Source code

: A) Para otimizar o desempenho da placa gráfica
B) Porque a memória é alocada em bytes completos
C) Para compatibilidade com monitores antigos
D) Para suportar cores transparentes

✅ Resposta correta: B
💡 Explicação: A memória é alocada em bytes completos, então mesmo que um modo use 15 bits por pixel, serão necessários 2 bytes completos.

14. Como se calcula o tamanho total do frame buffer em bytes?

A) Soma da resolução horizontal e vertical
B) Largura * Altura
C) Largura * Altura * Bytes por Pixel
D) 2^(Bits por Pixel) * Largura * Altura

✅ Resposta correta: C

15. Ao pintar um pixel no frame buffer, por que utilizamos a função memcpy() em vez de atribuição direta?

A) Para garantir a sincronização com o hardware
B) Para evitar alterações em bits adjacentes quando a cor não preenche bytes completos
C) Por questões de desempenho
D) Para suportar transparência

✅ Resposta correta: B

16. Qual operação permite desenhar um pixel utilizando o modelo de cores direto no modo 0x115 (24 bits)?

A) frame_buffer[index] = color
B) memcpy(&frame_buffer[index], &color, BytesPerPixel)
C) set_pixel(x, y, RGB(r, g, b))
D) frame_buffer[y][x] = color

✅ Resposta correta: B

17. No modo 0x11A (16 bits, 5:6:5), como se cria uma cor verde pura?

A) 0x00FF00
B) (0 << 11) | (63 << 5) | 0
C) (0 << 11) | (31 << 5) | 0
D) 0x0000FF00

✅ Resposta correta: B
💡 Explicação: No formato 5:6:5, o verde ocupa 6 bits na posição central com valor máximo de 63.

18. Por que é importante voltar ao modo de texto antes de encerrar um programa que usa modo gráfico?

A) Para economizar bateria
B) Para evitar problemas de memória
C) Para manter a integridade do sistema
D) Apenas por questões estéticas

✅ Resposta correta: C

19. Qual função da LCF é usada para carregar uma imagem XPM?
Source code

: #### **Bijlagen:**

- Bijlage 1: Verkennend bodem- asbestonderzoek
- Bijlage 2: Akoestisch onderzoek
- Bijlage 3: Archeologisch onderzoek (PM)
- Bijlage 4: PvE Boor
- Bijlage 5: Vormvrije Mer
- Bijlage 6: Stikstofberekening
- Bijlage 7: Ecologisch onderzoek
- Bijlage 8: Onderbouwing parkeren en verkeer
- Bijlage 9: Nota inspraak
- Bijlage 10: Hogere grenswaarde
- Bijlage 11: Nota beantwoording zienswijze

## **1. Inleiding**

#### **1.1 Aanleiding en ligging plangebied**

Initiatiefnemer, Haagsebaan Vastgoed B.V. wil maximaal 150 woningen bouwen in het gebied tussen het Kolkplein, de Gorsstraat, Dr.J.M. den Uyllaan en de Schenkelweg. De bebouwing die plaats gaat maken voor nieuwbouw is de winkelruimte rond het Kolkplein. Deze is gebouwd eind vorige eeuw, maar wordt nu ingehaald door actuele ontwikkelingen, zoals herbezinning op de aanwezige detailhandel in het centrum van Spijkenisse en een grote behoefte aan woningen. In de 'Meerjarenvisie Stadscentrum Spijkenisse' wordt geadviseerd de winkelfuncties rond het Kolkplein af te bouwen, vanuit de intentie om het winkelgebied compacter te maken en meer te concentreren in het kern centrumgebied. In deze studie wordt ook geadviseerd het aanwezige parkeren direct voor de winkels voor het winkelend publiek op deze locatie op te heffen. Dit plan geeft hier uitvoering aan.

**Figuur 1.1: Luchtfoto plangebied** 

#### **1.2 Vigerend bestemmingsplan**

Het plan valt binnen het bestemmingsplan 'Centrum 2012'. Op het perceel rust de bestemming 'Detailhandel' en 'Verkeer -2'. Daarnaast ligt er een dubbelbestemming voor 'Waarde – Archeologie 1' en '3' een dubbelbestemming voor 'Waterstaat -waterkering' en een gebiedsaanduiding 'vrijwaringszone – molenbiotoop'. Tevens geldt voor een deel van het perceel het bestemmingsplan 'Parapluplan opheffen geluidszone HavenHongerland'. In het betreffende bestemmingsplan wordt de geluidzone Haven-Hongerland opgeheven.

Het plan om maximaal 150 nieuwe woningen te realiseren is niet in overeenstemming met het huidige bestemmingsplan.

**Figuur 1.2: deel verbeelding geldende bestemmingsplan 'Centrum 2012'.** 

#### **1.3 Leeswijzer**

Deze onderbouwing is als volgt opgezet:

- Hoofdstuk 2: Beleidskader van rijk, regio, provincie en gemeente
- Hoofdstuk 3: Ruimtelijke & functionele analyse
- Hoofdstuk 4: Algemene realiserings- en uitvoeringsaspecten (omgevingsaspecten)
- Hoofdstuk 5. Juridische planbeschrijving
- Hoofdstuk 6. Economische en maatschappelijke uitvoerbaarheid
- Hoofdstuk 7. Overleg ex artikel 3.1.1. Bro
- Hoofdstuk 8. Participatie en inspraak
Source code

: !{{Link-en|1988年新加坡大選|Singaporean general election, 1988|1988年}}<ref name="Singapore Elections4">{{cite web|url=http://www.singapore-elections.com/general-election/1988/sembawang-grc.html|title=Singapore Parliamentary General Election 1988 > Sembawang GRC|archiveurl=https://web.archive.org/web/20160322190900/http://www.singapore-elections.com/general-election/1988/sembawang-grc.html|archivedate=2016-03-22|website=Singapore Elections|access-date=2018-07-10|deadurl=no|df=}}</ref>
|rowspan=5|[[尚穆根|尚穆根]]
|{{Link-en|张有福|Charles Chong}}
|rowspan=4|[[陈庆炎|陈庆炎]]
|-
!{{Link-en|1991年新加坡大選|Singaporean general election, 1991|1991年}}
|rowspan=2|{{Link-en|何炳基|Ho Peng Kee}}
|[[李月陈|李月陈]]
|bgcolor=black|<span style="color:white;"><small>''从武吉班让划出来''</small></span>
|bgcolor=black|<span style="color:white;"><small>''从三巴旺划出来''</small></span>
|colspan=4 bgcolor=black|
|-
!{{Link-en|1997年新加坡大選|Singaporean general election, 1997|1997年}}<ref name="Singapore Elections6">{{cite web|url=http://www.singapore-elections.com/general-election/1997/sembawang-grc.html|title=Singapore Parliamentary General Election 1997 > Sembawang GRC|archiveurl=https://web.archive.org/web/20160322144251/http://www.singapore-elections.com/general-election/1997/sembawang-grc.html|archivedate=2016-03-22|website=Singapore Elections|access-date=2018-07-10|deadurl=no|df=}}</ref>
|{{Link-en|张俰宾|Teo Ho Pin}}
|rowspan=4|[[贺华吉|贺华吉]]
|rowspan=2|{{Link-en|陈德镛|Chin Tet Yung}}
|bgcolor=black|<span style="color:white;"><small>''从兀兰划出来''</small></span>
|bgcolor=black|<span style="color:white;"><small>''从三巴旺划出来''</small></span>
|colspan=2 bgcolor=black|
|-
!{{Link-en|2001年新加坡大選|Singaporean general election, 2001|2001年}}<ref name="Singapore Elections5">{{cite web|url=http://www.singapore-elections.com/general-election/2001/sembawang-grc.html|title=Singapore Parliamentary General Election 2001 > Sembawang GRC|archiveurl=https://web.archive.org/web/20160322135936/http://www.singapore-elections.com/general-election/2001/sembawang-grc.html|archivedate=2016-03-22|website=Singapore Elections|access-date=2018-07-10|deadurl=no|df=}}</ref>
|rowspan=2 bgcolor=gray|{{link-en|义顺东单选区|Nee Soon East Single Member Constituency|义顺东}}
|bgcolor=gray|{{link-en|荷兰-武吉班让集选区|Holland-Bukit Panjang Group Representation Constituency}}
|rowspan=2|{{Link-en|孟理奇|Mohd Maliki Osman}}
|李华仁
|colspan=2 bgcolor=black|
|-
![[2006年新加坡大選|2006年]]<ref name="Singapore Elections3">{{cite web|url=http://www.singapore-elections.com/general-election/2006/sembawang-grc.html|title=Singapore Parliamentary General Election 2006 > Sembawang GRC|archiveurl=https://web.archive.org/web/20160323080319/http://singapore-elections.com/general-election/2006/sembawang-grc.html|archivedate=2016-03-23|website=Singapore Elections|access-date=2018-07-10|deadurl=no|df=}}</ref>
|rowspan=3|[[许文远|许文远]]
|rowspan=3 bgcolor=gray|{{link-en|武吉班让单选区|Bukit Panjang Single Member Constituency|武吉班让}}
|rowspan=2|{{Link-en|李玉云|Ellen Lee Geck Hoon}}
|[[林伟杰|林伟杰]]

= = = = = = =

Required action: Every line that contains the string "completos" should be copied from the entries.

Answer for the task:
B) Porque a memória é alocada em bytes completos
💡 Explicação: A memória é alocada em bytes completos, então mesmo que um modo use 15 bits por pixel, serão necessários 2 bytes completos.
B) Para evitar alterações em bits adjacentes quando a cor não preenche bytes completos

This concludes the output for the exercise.